REQUIRED ACTION | Within the records below, find each line that holds the string "store", then copy it.

MATERIALS PROVIDED |
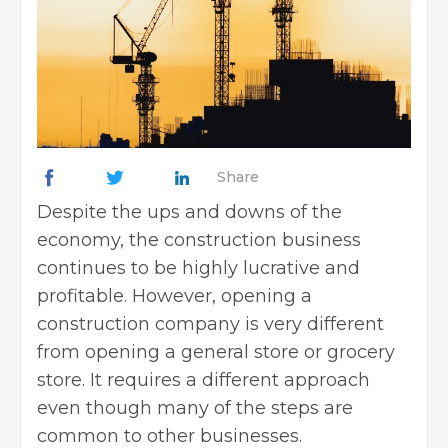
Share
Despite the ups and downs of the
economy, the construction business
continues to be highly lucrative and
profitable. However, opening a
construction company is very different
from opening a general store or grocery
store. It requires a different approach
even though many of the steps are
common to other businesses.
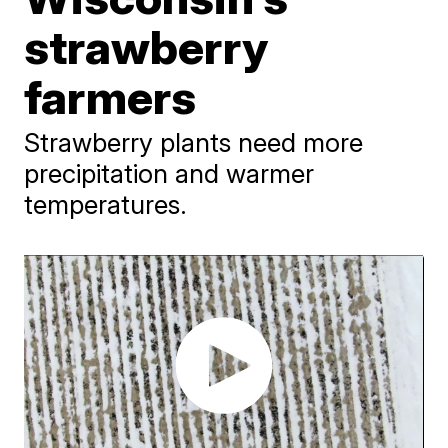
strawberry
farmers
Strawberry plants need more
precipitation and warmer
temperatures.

* * *

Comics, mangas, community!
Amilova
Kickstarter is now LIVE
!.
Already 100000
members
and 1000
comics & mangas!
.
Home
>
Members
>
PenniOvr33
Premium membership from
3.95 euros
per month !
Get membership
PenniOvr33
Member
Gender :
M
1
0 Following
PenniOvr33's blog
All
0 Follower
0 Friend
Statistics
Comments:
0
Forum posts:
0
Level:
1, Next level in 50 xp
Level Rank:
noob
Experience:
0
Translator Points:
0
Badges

FINISHED TASK |
from opening a general store or grocery
store. It requires a different approach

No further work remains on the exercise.